In the example above, the image "busybox" is pulled from DockerHub through the "docker-cache" distribution, acting as a transparent caching layer.

By incorporating the Pull-Through Caching feature into standard workflows, users do not need to pre-configure a new repository and sync it to facilitate the retrieval of the actual content. This speeds up the whole process of shipping containers from its early management stages to distribution. Similarly to on-demand syncing, the feature also reduces external network dependencies, and ensures a more reliable container deployment system in production environments.

Note

During the pull-through operation, Pulp creates a local repository that maintains a single version for pulled images. For instance, when pulling an image like "debian:10," a local repository named "debian" with the tag "10" is created. Subsequent pulls, such as "debian:11," generate a new repository version that incorporates both the "10" and "11" tags, automatically removing the previous version. Repositories and their content remain manageable through standard Pulp API endpoints. The repositories are read-only and public by default.

Filtering the repositories

It is possible to use the includes/excludes fields to set a list of upstream repositories that Pulp will be able to pull from.

# define a pull-through remote with the includes/excludes fields
REMOTE_HREF=$(http ${BASE_ADDR}/pulp/api/v3/remotes/container/pull-through/ name=docker-cache url=https://registry-1.docker.io includes=["*pulp*"] excludes=["*molecule_debian*"] | jq -r ".pulp_href")

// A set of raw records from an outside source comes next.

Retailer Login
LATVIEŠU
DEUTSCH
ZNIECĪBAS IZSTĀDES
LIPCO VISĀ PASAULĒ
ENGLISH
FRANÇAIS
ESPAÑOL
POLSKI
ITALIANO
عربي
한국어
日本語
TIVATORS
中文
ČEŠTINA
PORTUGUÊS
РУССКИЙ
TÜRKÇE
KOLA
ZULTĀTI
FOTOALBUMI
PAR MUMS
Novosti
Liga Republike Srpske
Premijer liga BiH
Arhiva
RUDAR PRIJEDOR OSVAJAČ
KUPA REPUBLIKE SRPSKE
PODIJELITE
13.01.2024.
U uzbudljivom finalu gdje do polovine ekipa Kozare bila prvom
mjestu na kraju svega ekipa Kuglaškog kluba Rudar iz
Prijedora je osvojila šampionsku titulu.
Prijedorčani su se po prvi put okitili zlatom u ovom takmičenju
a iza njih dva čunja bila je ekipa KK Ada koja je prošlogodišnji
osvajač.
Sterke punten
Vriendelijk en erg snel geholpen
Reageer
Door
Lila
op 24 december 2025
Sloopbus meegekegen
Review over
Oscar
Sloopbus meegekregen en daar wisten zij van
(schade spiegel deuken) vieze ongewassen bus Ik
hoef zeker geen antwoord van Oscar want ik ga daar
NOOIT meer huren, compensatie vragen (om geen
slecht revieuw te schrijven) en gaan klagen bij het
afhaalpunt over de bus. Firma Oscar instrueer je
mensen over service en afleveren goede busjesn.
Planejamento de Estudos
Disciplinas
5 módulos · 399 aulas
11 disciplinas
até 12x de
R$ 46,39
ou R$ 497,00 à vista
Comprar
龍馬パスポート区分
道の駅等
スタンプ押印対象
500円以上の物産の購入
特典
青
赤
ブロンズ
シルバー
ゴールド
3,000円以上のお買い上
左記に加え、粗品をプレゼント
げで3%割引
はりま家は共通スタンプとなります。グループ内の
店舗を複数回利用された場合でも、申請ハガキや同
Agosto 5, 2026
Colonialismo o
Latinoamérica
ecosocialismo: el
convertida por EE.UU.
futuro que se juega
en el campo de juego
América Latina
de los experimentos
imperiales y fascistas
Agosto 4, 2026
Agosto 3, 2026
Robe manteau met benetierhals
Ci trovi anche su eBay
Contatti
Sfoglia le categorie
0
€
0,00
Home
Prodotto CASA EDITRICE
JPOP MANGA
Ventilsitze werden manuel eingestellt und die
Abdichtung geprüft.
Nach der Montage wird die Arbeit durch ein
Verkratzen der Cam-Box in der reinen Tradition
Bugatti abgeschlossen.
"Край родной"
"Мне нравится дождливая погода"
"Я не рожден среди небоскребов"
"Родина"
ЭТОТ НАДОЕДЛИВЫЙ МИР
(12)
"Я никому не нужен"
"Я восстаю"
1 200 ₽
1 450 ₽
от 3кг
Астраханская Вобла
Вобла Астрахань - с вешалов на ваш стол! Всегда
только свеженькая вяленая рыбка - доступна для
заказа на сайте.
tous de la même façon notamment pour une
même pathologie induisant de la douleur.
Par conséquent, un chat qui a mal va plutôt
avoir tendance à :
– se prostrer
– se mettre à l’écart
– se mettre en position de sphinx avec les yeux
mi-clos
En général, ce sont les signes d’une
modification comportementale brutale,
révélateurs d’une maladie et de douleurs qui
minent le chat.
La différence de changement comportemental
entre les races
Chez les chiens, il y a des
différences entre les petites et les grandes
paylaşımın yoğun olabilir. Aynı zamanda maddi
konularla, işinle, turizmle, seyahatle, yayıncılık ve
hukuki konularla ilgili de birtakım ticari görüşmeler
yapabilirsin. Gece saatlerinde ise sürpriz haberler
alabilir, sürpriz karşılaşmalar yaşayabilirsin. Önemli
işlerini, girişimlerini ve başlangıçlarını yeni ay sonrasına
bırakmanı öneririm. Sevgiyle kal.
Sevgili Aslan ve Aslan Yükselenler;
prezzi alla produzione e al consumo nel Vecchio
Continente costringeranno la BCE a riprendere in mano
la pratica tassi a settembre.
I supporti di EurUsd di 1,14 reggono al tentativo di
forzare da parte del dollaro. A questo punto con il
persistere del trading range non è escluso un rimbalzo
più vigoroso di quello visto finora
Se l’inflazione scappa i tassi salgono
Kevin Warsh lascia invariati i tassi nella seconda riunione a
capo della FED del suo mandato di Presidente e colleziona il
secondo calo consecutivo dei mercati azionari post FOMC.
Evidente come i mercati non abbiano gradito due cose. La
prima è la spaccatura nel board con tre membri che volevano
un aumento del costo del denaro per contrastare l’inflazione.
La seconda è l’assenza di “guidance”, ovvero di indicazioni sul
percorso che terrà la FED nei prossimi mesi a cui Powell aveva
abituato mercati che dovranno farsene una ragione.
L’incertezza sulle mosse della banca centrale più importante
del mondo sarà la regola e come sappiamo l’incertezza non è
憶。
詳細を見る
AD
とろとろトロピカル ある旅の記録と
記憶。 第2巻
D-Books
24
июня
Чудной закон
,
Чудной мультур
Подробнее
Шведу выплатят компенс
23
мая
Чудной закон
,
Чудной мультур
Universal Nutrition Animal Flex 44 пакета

# create a pull-through distribution linked to the initialized remote
http ${BASE_ADDR}/pulp/api/v3/distributions/container/pull-through/ remote=${REMOTE_HREF} name=docker-cache base_path=docker-cache

Pulling allowed content:

podman pull localhost:24817/docker-cache/pulp/test-fixture-1:manifest_a

Pulling from a repository that includes molecule_debian in its name will fail because it is filtered by the excludes definition:

podman pull localhost:24817/docker-cache/pulp/molecule_debian11
Error response from daemon: repository localhost:24817/docker-cache/pulp/molecule_debian11 not found: name unknown: Repository not found.

Since only repositories with pulp in their names are included (includes=["*pulp*"]), the following image pull will also fail:

podman pull localhost:24817/docker-cache/library/hello-world
Error response from daemon: repository localhost:24817/docker-cache/library/hello-world not found: name unknown: Repository not found.